In the midst of Bengaluru’s water crisis, the Bangalore Water Supply and Sewerage Board (BWSSB) has issued guidelines for Holi celebrations in the city on March 25. The board has urged commercial and recreational establishments not to use Cauvery or borewell water for pool parties or rain dances.

According to India Today, the BWSSB stated in its order, “Organizing entertainment like rain dances and pool parties for commercial purposes is not advisable at this time. Using Cauvery water and borewell water is prohibited in the public interest.”

The board emphasized that Holi is a festival celebrating Hindu culture, and there are no restrictions on celebrating it at home.

Despite the order, several Bengaluru hotels are selling tickets for pool parties planned for Holi celebrations. For instance, Rang De Bengaluru 2024 at J K Grand Arena is offering tickets for a “Holi Rain Dance Party” priced at ₹199 on BookMyShow. Similarly, Lago Palms resort is hosting an “Open Air-Pool Holi Festival,” while the Jayamahal Palace Hotel is providing “rain dance, Punjabi dhol, unlimited colors, and a Holi party until sunset.” However, HOLI 2024 at LULU Mall is organizing a dry Holi celebration, with tickets starting from ₹299.

Earlier, Karnataka Chief Minister Siddaramaiah highlighted that Bengaluru is facing a daily water shortage of around 500 million liters against the requirement of 2,600 million liters. He instructed officials to meet daily and formulate an action plan to address the water scarcity.
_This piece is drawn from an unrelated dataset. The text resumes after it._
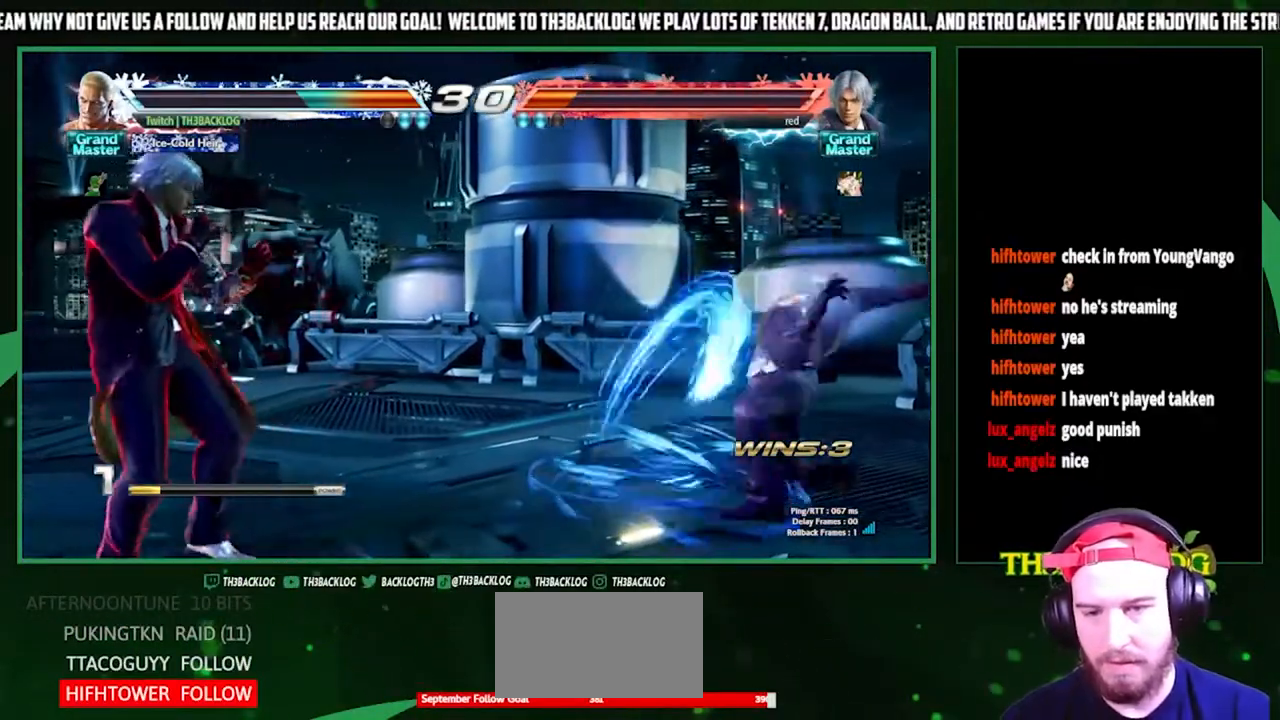
{"buttons": [], "left_stick": "center", "events": []}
The Chief Minister mentioned that Bengaluru has 14,000 borewells, of which 6,900 have dried up, and many water bodies have been encroached or have dried. Out of the required 2,600 million liters per day, 1,470 million liters are sourced from the Cauvery river, while 650 million liters come from borewells, leading to a deficit of about 500 million liters per day.
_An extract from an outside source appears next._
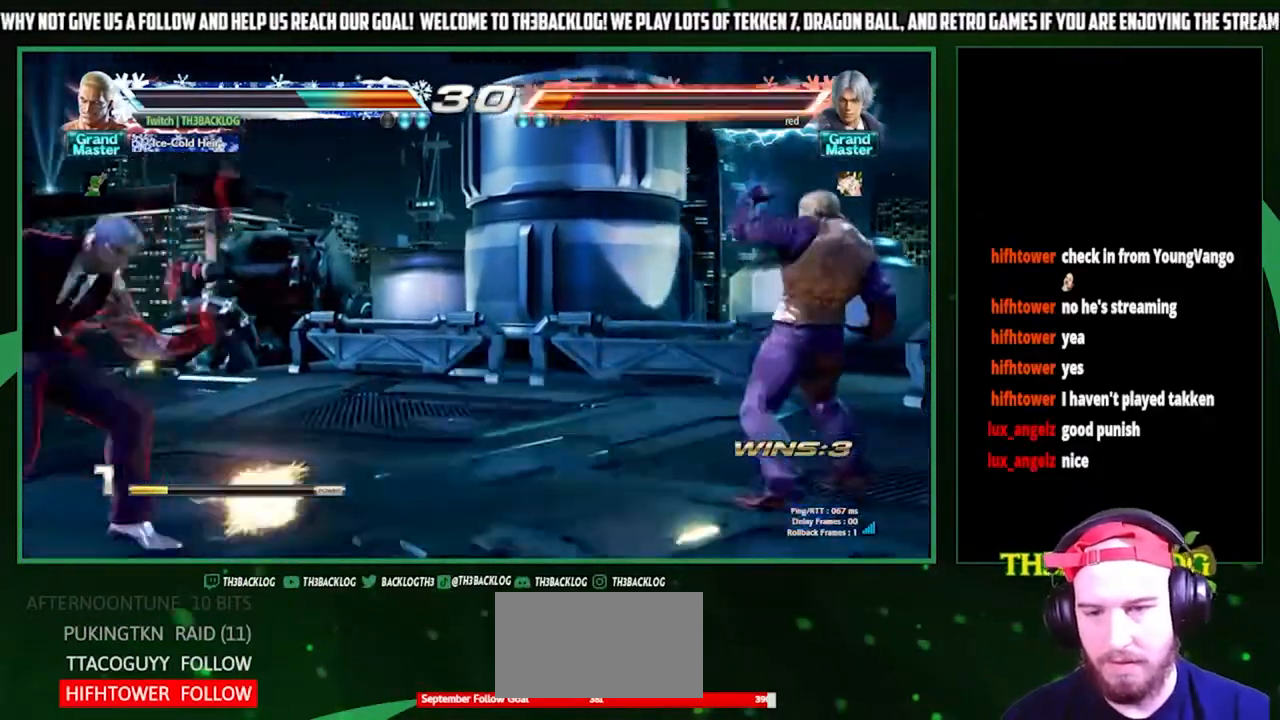
{"buttons": [], "left_stick": "left", "events": [[67, "left_stick", "right"], [167, "left_stick", "center"], [233, "left_stick", "right"], [367, "left_stick", "center"], [467, "left_stick", "left"]]}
In light of the ongoing water scarcity issue in Karnataka, Bengaluru residents are opting for dry and organic colors to avoid using water to wash off colors. Hotels, clubs, and residents’ associations are also promoting innovative ways to celebrate Holi.

The Karnataka government has refrained from granting permissions for regular Holi celebrations, including pool parties. Despite this, the BWSSB has clarified that there will be no ban on Holi celebrations in the city, particularly at homes and residential areas.

As reported by TOI, BWSSB officials advised the public against organizing commercial pool dances or rain dances, stating, “If pool dance or rain dance is organized as part of Holi celebrations, then revelers should not use Cauvery or borewell water; they can use treated water.”

Furthermore, BWSSB officials emphasized the importance of rainwater harvesting and groundwater recharge. They urged people, regardless of their building’s size or number of floors, to seek help from plumbers to fix their pipelines and to adopt rainwater harvesting to recharge groundwater.

BWSSB chairman Ram Prasath Manohar attributed the crisis to the negligence of people, stating, “They are wasting drinking water. The water board spends around Rs 95 to supply 1,000 liters of water and collects only Rs 45 from users. People should know about the importance of water and use it with care.” He called on plumbers to install aerators or water flow controllers in taps and raise awareness about them among the public.